* TO-DO ITEM
Extract every line of the data below that contains the string "left", matching case exactly.

[Collected data entries]
▬▬▬▬▬▬▬▬▬▬
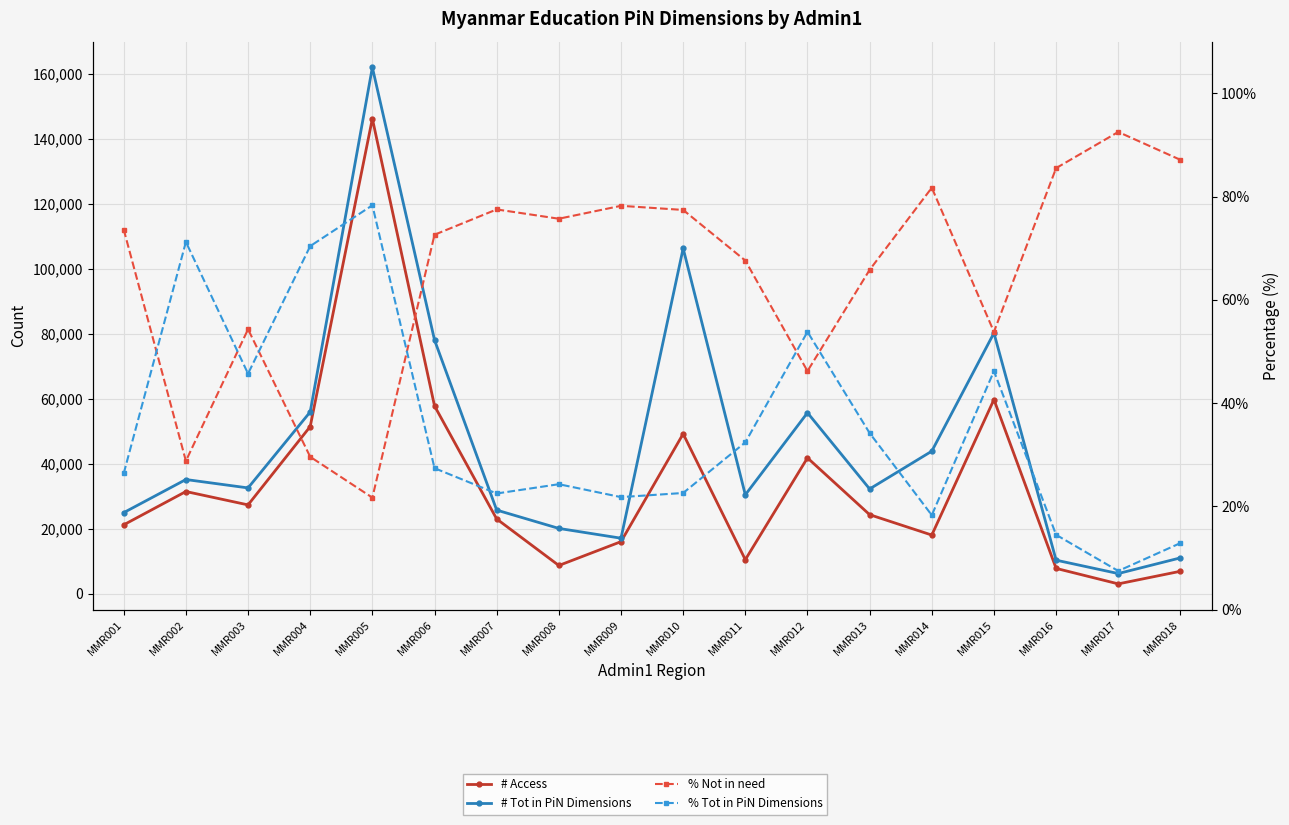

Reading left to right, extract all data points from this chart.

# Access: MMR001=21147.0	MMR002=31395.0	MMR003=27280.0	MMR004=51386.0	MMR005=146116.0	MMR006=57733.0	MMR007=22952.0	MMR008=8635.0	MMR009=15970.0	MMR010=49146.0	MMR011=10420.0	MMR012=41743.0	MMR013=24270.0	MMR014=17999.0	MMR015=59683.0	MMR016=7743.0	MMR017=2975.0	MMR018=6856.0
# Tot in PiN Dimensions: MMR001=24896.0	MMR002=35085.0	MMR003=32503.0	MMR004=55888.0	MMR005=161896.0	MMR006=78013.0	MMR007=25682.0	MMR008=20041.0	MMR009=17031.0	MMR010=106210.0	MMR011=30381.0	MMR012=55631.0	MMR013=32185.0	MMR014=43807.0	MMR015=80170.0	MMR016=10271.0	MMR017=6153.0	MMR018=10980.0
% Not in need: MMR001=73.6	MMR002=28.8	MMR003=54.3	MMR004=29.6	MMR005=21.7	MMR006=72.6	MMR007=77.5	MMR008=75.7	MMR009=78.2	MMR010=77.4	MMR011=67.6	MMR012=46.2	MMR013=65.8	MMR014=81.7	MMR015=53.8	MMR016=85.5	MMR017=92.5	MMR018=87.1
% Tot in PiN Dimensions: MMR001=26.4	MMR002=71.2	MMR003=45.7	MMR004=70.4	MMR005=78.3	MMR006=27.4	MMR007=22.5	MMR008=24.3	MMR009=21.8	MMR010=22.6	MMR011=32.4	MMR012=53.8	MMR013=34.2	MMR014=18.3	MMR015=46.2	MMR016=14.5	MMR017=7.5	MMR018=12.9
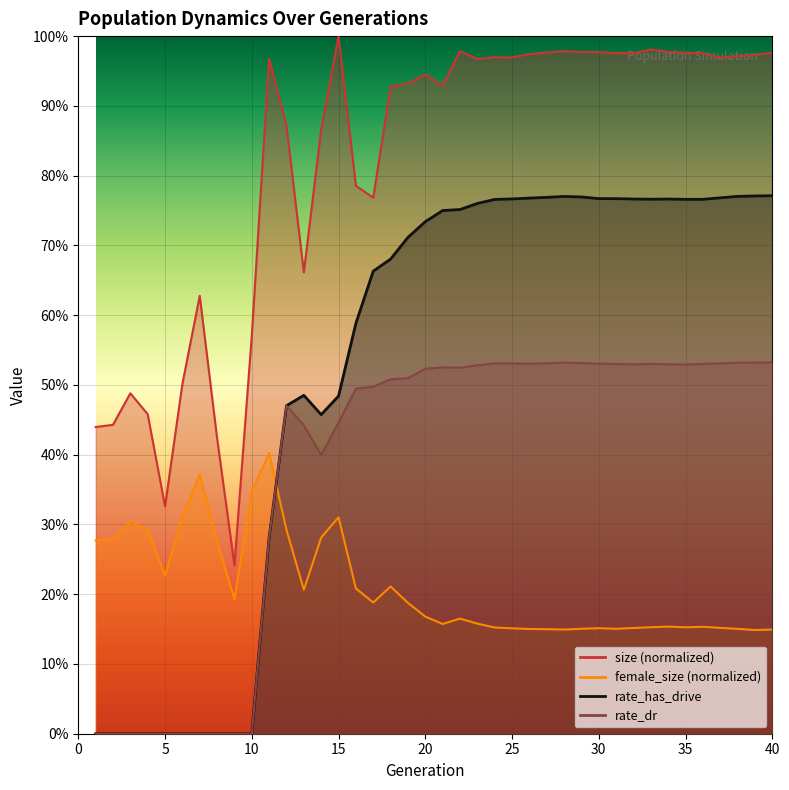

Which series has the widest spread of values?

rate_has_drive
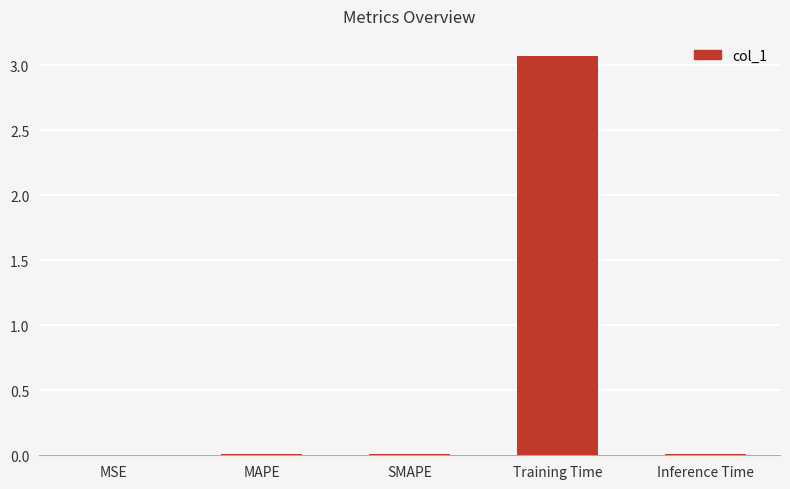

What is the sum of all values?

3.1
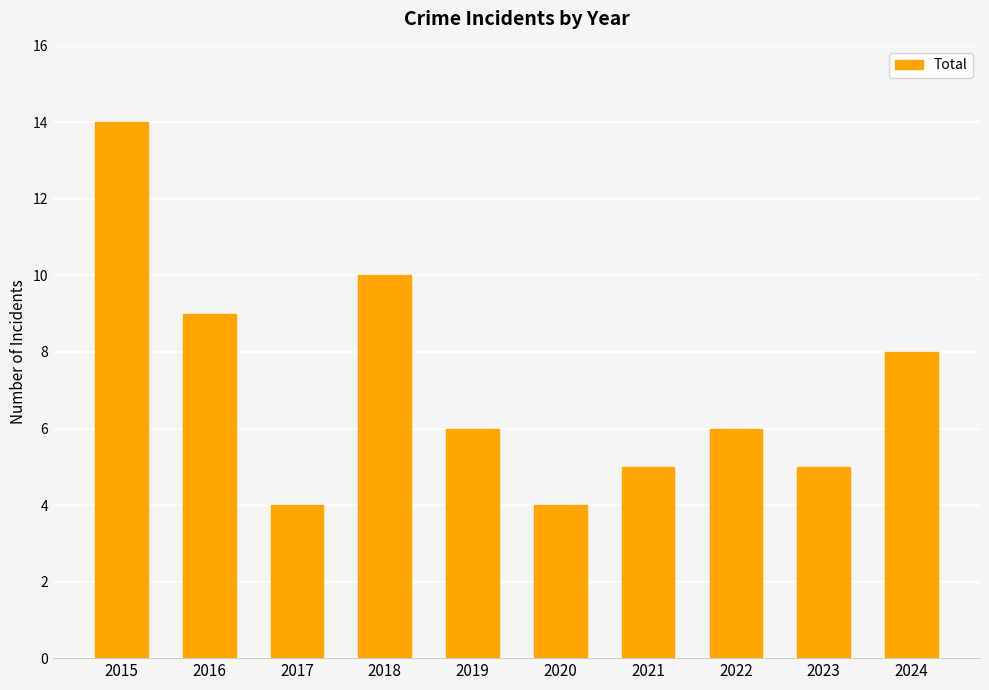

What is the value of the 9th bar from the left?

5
▬▬▬▬▬▬▬▬▬▬
* ANSWER BOX
Reading left to right, extract all data points from this chart.
What is the value of the 9th bar from the left?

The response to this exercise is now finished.